GEORGETOWN, June 6 (Reuters) Guyanese police said they had found plans of pipelines in the home of Abdul Kadir, one of four men charged in a foiled plot to blow up fuel installations at New York's JFK International Airport.

Police Commissioner Henry Greene told Reuters yesterday he could not identify the type of pipeline shown, but said the plans ''look like engineering stuff.'' The US indictment said Kadir had used his training as a civil engineer to work out technical details of the bombing.

It added that Kadir, a Shi'ite Muslim imam, offered financing for the conspiracy and acted as an intermediary between the conspirators and the Jamaat Al Muslimeen, a Muslim extremist group behind a 1990 coup in Trinidad.
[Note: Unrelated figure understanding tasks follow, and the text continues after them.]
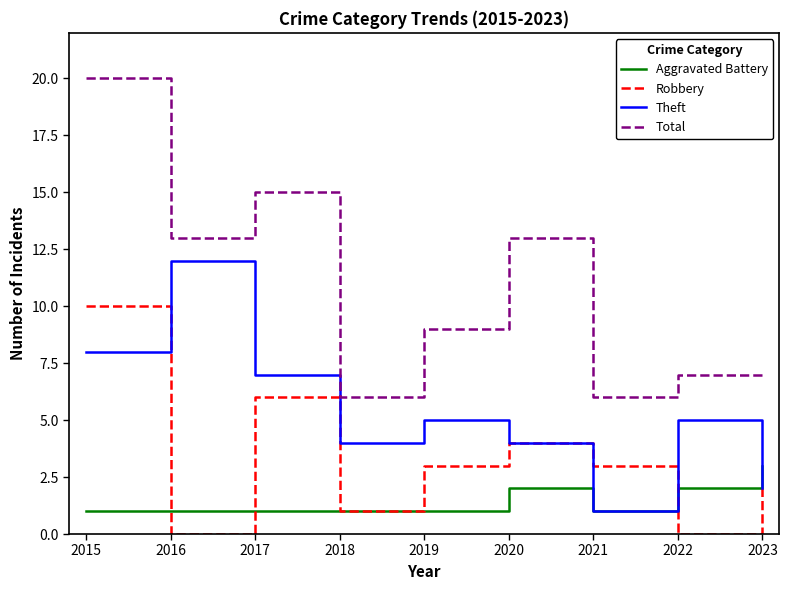

The Robbery series shows 4 at 2020. True or false?

True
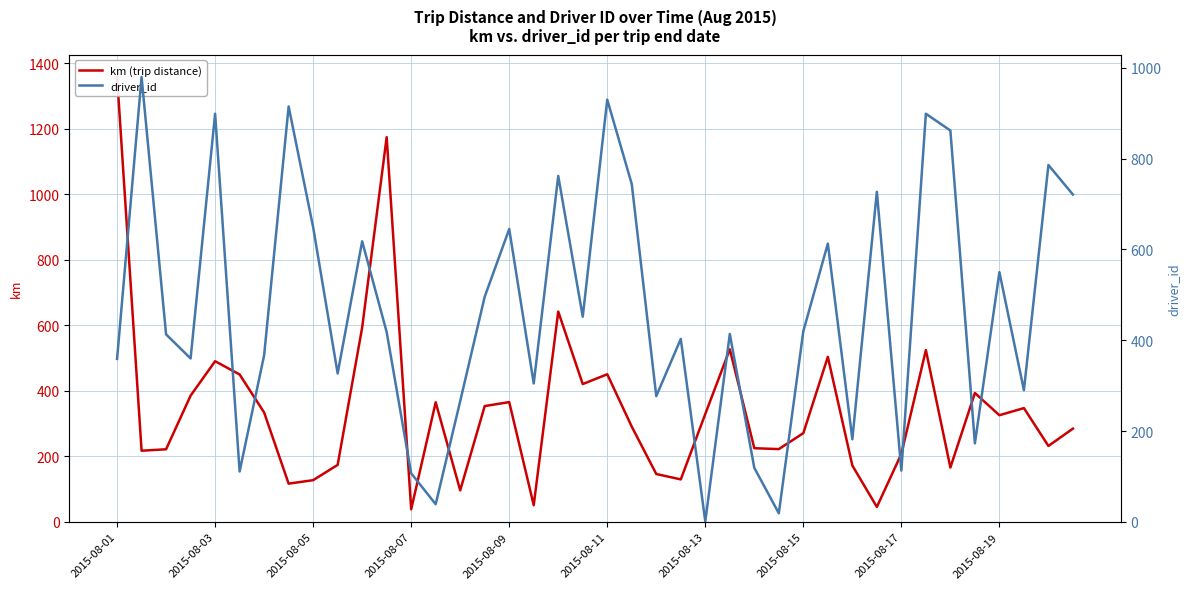

Rank the series by their maximum value, from lowest to highest.

driver_id, km (trip distance)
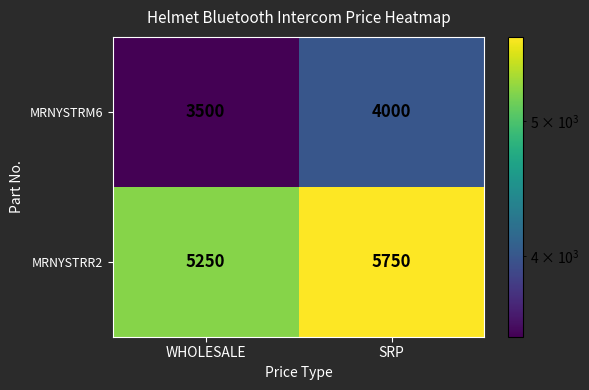

What is the minimum value for MRNYSTRR2?

5250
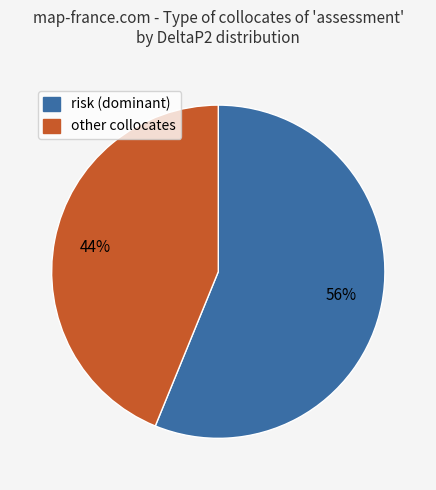

Is there any slice that represents more than half of the pie?

Yes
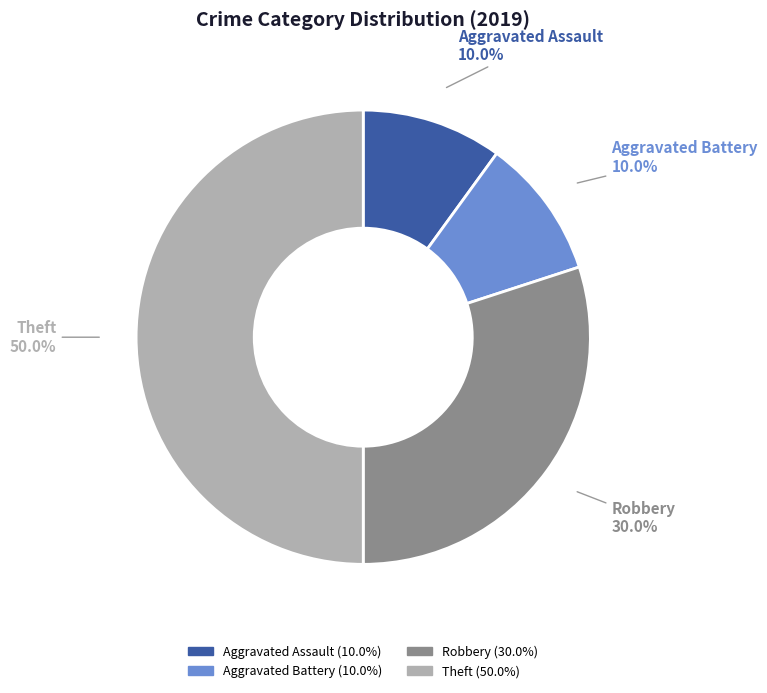

Which slice is the largest?

Theft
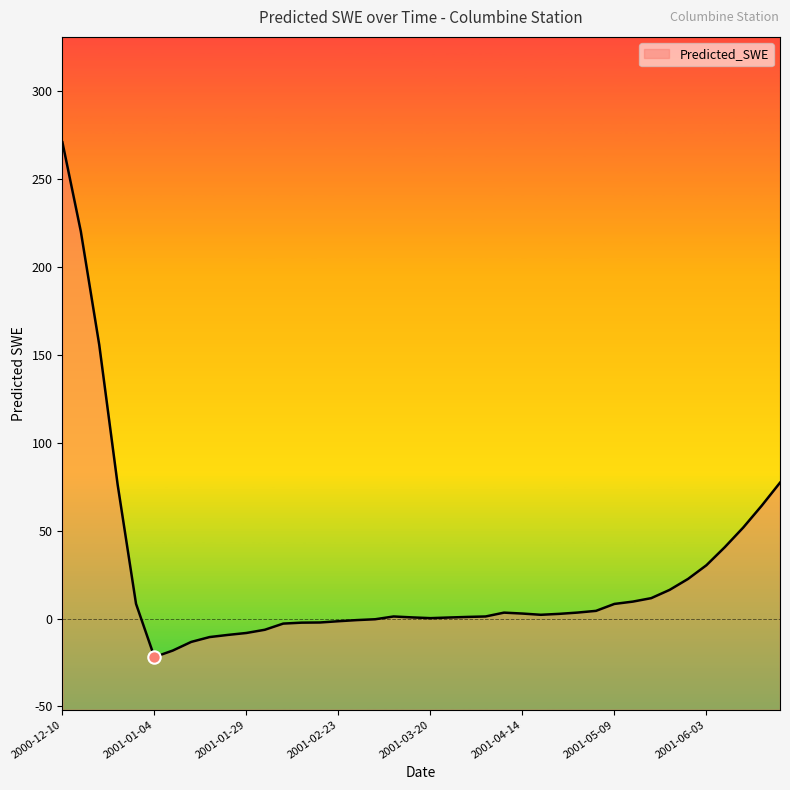

What is the ratio of the value at 2001-03-15 to the value at 2001-05-09?

0.1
Kadir -- along with fellow suspect Kareem Ibrahim -- made his first court appearance in Trinidad and Tobago's capital Port of Spain on Monday. A family statement said he was innocent of the charges.

Kadir was a senior consultant to the Linmine bauxite company in the town of Linden, 65 miles (105 km) south of Georgetown.
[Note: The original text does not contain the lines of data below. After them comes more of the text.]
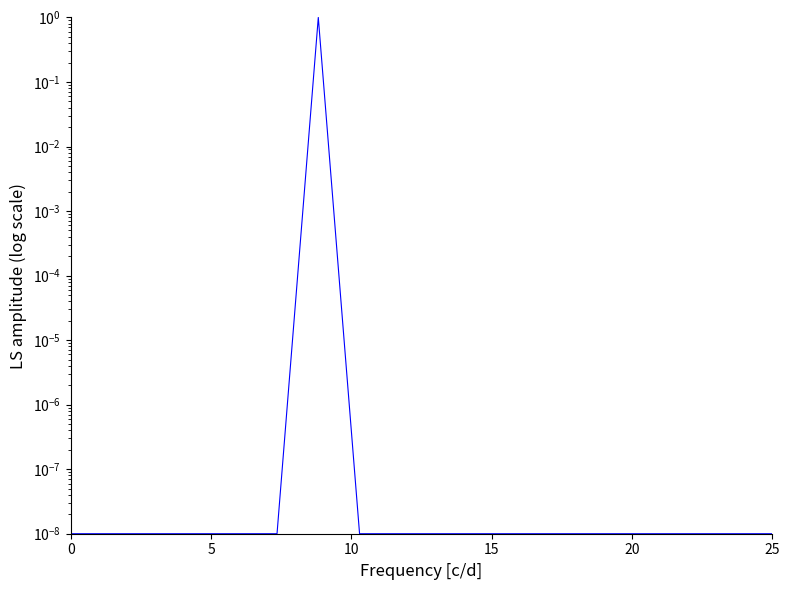

What is the average value?

0.1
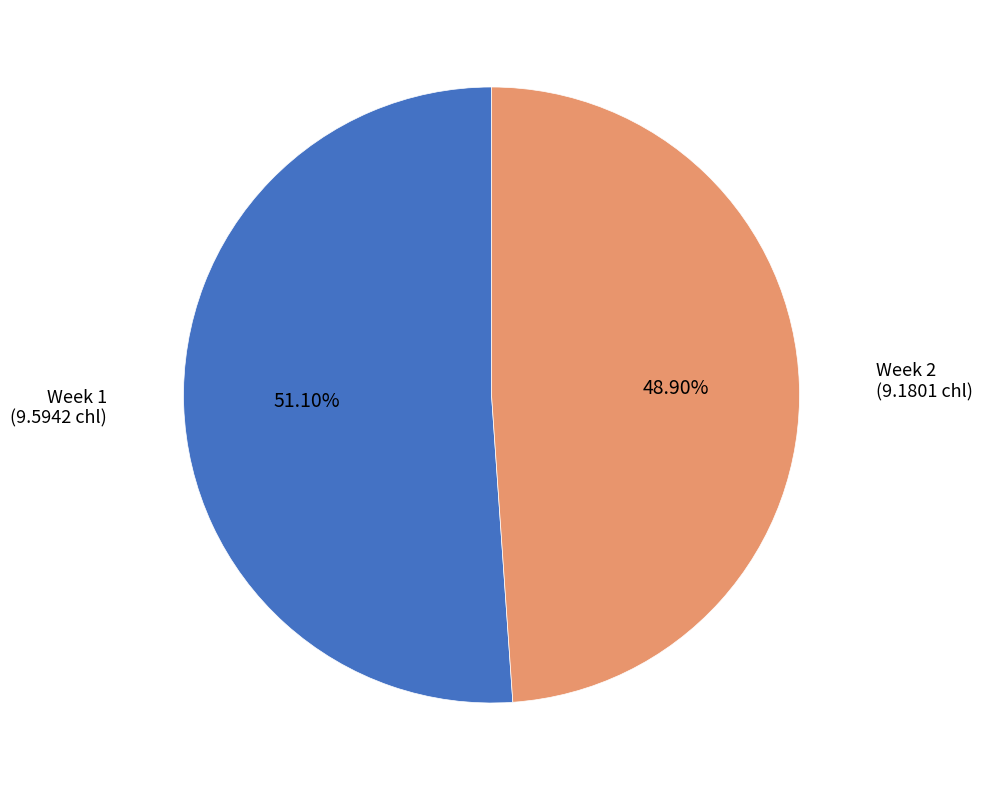

Rank the categories by value from lowest to highest.

Week 2, Week 1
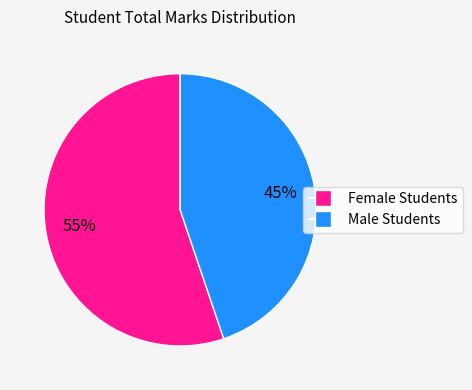

To the nearest percent, what is the average slice percentage?

50%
He was an opposition member of parliament in the South American state until August last year and mayor of Linden between 1994 and 1996.

Greene said police had spoken to Kadir's wife. ''She denied any knowledge of the plot to blow up JFK or her husband's involvement,'' he told reporters.

She confirmed her husband knew Jamaat al Muslimeen leader Yasin Abu Bakr when Kadir attended the University of the West Indies in Trinidad but added they had not been in contact since then as Kadir is a Shi'ite Muslim while Abu Bakr's group is Sunni.

Greene also said police had removed a few documents from the Georgetown home of Abdel Nur, another Guyanese charged in the plot. Nur surrendered to police in Trinidad on Tuesday and protested his innocence.

Greene said his room in the Georgetown house was ''found insecure and appeared abandoned'' and that police were looking into a report that two men had removed clothes from the room the day before police searched it.

The police commissioner said security forces were ''not aware of any Muslim radical links in Guyana'' and that Guyanese police had put together a team to work with the United States on the case.

The fourth suspect, Russell Defreitas, a US citizen and native of Guyana, was arrested in New York.